Breaking in the boots

This afternoon I took my new boots for a walk, and some camera gear despite the mist that descended after lunch. I had nothing much in mind but I was determined to find some love for the 14-24 which I started the walk off with. I keep getting the horrible feeling I ought to have gone for something less ultrawide-to-wide. It has its uses, and it's scarily sharp, but it's uses are specialised. I took some shots with it that failed to satisfy compositionally. The most satisfactory one was a shot of a bridge which sits well in my current trend for taking boring almost symmetrical landscapes.


I walked up the side of the drain in the above photo fully intending to use the lens around the barn just about visible in the distance. However when I got there there were thousands of pink-footed geese feeding in the field beyond the barn, with more flighting in. I swapped to the 70-200 (and cursed not slipping the teleconverter in the bag) in the hope of getting some shots of geese coming in to land. It was not to be. So I took a couple of shots of the back wall of the barn. Who says you don't need vibration reduction and high ISO performance? Well people like me who hate tripods need them both!


I left the longer lens on an carried on my walk. The land around the drain is flat and featureless, and with the low mist I didn't think the wide view would be very revealing. There was a nice arrangement of plastic crates left in a leek field. The lone red crate performing Constable's trick for setting off landscape paintings. The mist and the light was less than conducive to a good picture though. Constable would probably have left his paints at home today.

The first shot is a 10x8 crop which I find more relaxed than 3x2. Somehow there's a greater stillness in landscapes framed at this ratio. Or so it seems to me.

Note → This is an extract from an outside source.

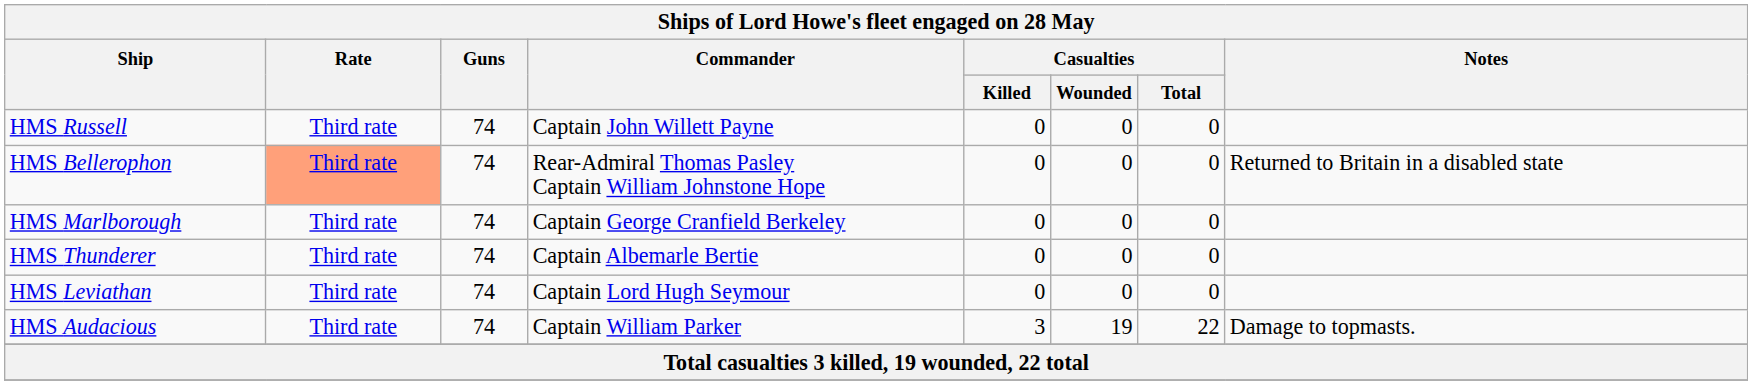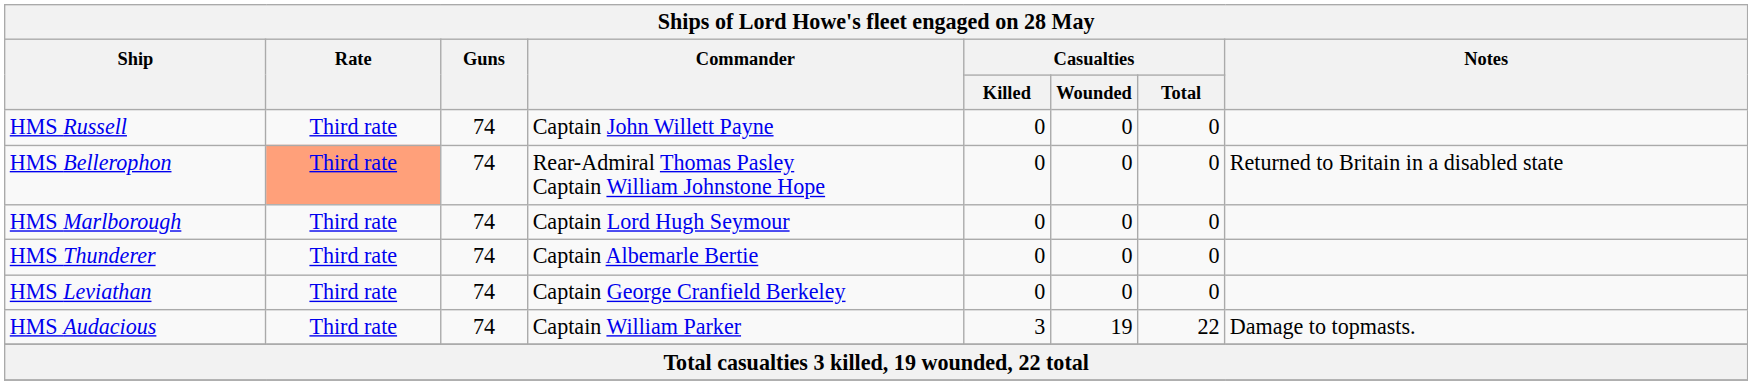HMS Marlborough | Commander: Captain George Cranfield Berkeley -> Captain Lord Hugh Seymour
HMS Leviathan | Commander: Captain Lord Hugh Seymour -> Captain George Cranfield Berkeley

I can't decide if the wider or zoomed view makes the most of the subject. The flat lighting does neither any favours.



Something that displaying all these shots at sizes suitable for the web fails to do is show the fine detail and texture that the original files posses and which would be obvious in a print. This is one reason I make prints of my favourite pictures. These are then popped into cheap frames and scattered around the place to give me time to mull over them and work out if they are as good as I initially think they are. Only by living with pictures can you get a good handle on their merits.